**Work task**
Repeat all of the data word for word so that only the pictures are missing from the copy.

**Records from a data collection**
• • • • • • •
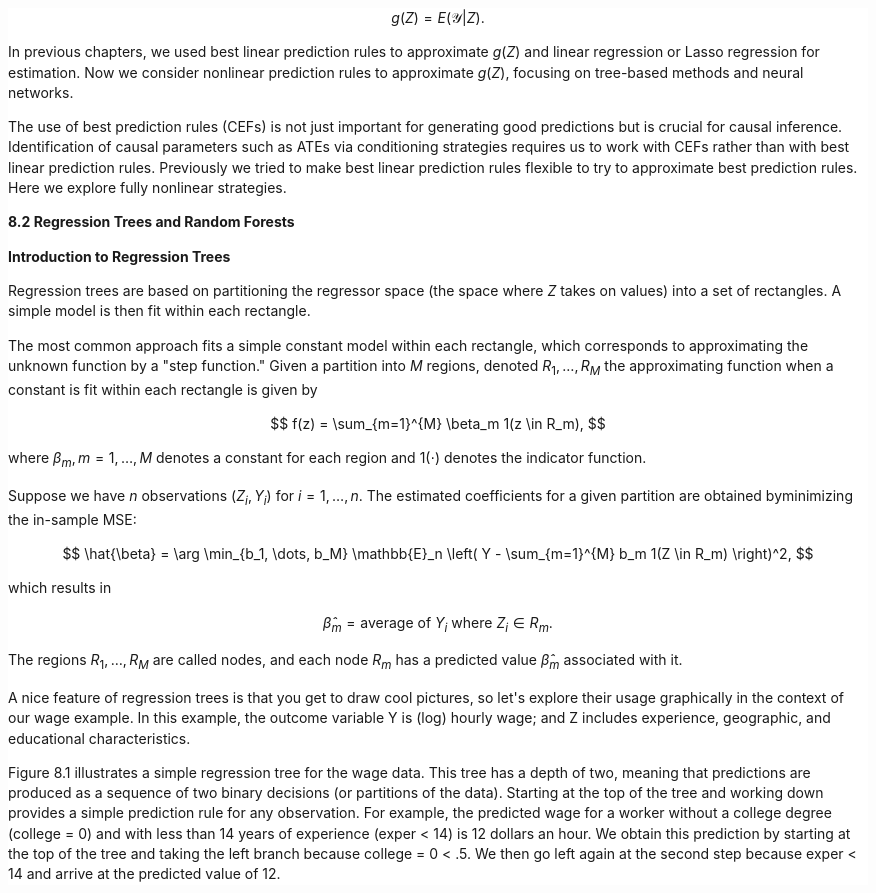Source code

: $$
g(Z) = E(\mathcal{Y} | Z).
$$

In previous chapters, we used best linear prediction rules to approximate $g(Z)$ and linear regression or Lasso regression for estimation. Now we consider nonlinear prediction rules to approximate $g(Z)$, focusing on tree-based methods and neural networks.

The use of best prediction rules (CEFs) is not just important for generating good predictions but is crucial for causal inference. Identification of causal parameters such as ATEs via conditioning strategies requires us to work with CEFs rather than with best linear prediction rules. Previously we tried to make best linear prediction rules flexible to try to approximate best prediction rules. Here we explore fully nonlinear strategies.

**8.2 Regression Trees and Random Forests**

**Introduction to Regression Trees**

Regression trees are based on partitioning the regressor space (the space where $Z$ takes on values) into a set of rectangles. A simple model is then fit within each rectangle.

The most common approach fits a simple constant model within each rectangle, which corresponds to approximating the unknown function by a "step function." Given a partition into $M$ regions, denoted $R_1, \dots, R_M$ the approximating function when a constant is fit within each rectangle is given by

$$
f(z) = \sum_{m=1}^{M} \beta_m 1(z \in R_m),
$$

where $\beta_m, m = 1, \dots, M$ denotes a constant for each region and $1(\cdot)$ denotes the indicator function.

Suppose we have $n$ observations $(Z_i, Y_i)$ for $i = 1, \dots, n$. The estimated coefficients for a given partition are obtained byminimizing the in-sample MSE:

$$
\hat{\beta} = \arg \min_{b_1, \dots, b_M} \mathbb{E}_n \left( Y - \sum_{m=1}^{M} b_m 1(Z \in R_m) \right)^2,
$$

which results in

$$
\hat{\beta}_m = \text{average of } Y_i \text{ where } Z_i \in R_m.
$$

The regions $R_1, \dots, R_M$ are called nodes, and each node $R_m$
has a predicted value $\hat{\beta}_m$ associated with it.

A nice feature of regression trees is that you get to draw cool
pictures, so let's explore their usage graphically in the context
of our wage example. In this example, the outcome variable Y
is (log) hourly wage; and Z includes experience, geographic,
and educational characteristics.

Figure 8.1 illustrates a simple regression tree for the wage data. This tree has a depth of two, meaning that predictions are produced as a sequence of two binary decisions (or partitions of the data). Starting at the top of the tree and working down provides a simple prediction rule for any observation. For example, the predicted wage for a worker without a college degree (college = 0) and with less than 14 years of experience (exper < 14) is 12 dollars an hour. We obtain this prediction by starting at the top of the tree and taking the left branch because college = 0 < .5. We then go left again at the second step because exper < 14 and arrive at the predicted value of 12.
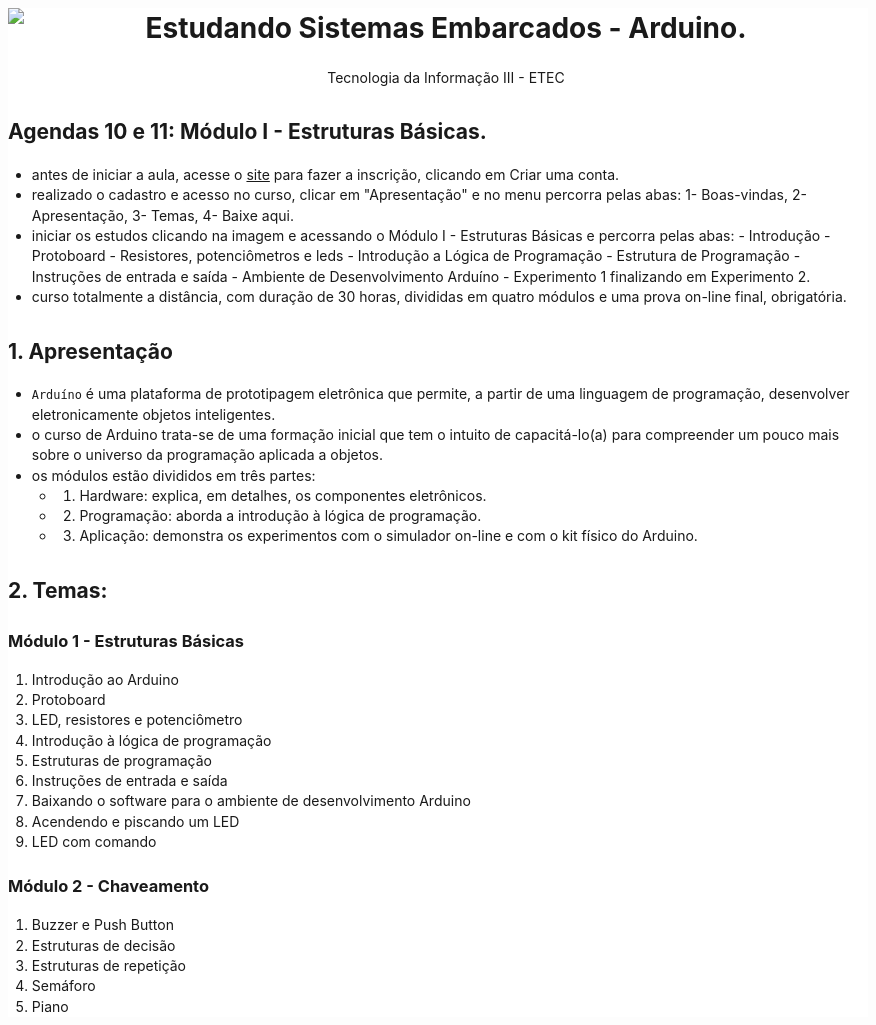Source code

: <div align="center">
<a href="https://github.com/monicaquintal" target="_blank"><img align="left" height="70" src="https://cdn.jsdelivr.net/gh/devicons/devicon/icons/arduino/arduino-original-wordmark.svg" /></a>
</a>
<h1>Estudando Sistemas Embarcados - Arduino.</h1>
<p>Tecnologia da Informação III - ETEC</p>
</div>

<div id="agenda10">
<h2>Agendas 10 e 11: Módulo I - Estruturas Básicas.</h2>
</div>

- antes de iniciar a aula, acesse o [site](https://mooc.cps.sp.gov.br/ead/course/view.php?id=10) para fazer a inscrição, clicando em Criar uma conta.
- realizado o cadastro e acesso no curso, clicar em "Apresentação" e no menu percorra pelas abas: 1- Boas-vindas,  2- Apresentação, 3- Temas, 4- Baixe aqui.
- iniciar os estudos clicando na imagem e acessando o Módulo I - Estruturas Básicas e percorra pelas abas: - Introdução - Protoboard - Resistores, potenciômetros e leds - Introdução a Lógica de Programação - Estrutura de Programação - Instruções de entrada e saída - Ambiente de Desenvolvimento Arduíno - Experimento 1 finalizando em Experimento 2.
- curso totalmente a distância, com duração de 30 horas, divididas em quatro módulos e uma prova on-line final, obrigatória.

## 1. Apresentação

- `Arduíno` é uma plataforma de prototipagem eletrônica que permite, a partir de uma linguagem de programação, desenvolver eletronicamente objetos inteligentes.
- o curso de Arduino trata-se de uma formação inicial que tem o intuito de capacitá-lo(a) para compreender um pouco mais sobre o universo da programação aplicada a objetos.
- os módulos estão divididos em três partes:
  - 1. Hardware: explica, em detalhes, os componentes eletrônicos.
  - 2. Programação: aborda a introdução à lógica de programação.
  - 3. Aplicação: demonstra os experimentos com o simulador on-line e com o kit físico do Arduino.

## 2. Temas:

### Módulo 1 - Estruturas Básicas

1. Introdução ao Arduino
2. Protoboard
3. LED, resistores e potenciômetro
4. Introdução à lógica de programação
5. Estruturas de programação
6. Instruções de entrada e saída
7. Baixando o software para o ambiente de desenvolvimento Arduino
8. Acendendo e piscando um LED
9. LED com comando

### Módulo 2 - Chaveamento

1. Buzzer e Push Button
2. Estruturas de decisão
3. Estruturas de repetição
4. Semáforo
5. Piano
• • • • • • •
**Exercise response**
Source code

: $$
g(Z) = E(\mathcal{Y} | Z).
$$

In previous chapters, we used best linear prediction rules to approximate $g(Z)$ and linear regression or Lasso regression for estimation. Now we consider nonlinear prediction rules to approximate $g(Z)$, focusing on tree-based methods and neural networks.

The use of best prediction rules (CEFs) is not just important for generating good predictions but is crucial for causal inference. Identification of causal parameters such as ATEs via conditioning strategies requires us to work with CEFs rather than with best linear prediction rules. Previously we tried to make best linear prediction rules flexible to try to approximate best prediction rules. Here we explore fully nonlinear strategies.

**8.2 Regression Trees and Random Forests**

**Introduction to Regression Trees**

Regression trees are based on partitioning the regressor space (the space where $Z$ takes on values) into a set of rectangles. A simple model is then fit within each rectangle.

The most common approach fits a simple constant model within each rectangle, which corresponds to approximating the unknown function by a "step function." Given a partition into $M$ regions, denoted $R_1, \dots, R_M$ the approximating function when a constant is fit within each rectangle is given by

$$
f(z) = \sum_{m=1}^{M} \beta_m 1(z \in R_m),
$$

where $\beta_m, m = 1, \dots, M$ denotes a constant for each region and $1(\cdot)$ denotes the indicator function.

Suppose we have $n$ observations $(Z_i, Y_i)$ for $i = 1, \dots, n$. The estimated coefficients for a given partition are obtained byminimizing the in-sample MSE:

$$
\hat{\beta} = \arg \min_{b_1, \dots, b_M} \mathbb{E}_n \left( Y - \sum_{m=1}^{M} b_m 1(Z \in R_m) \right)^2,
$$

which results in

$$
\hat{\beta}_m = \text{average of } Y_i \text{ where } Z_i \in R_m.
$$

The regions $R_1, \dots, R_M$ are called nodes, and each node $R_m$
has a predicted value $\hat{\beta}_m$ associated with it.

A nice feature of regression trees is that you get to draw cool
pictures, so let's explore their usage graphically in the context
of our wage example. In this example, the outcome variable Y
is (log) hourly wage; and Z includes experience, geographic,
and educational characteristics.

Figure 8.1 illustrates a simple regression tree for the wage data. This tree has a depth of two, meaning that predictions are produced as a sequence of two binary decisions (or partitions of the data). Starting at the top of the tree and working down provides a simple prediction rule for any observation. For example, the predicted wage for a worker without a college degree (college = 0) and with less than 14 years of experience (exper < 14) is 12 dollars an hour. We obtain this prediction by starting at the top of the tree and taking the left branch because college = 0 < .5. We then go left again at the second step because exper < 14 and arrive at the predicted value of 12.
Source code

: <div align="center">
<a href="https://github.com/monicaquintal" target="_blank"><img align="left" height="70" src="https://cdn.jsdelivr.net/gh/devicons/devicon/icons/arduino/arduino-original-wordmark.svg" /></a>
</a>
<h1>Estudando Sistemas Embarcados - Arduino.</h1>
<p>Tecnologia da Informação III - ETEC</p>
</div>

<div id="agenda10">
<h2>Agendas 10 e 11: Módulo I - Estruturas Básicas.</h2>
</div>

- antes de iniciar a aula, acesse o [site](https://mooc.cps.sp.gov.br/ead/course/view.php?id=10) para fazer a inscrição, clicando em Criar uma conta.
- realizado o cadastro e acesso no curso, clicar em "Apresentação" e no menu percorra pelas abas: 1- Boas-vindas,  2- Apresentação, 3- Temas, 4- Baixe aqui.
- iniciar os estudos clicando na imagem e acessando o Módulo I - Estruturas Básicas e percorra pelas abas: - Introdução - Protoboard - Resistores, potenciômetros e leds - Introdução a Lógica de Programação - Estrutura de Programação - Instruções de entrada e saída - Ambiente de Desenvolvimento Arduíno - Experimento 1 finalizando em Experimento 2.
- curso totalmente a distância, com duração de 30 horas, divididas em quatro módulos e uma prova on-line final, obrigatória.

## 1. Apresentação

- `Arduíno` é uma plataforma de prototipagem eletrônica que permite, a partir de uma linguagem de programação, desenvolver eletronicamente objetos inteligentes.
- o curso de Arduino trata-se de uma formação inicial que tem o intuito de capacitá-lo(a) para compreender um pouco mais sobre o universo da programação aplicada a objetos.
- os módulos estão divididos em três partes:
  - 1. Hardware: explica, em detalhes, os componentes eletrônicos.
  - 2. Programação: aborda a introdução à lógica de programação.
  - 3. Aplicação: demonstra os experimentos com o simulador on-line e com o kit físico do Arduino.

## 2. Temas:

### Módulo 1 - Estruturas Básicas

1. Introdução ao Arduino
2. Protoboard
3. LED, resistores e potenciômetro
4. Introdução à lógica de programação
5. Estruturas de programação
6. Instruções de entrada e saída
7. Baixando o software para o ambiente de desenvolvimento Arduino
8. Acendendo e piscando um LED
9. LED com comando

### Módulo 2 - Chaveamento

1. Buzzer e Push Button
2. Estruturas de decisão
3. Estruturas de repetição
4. Semáforo
5. Piano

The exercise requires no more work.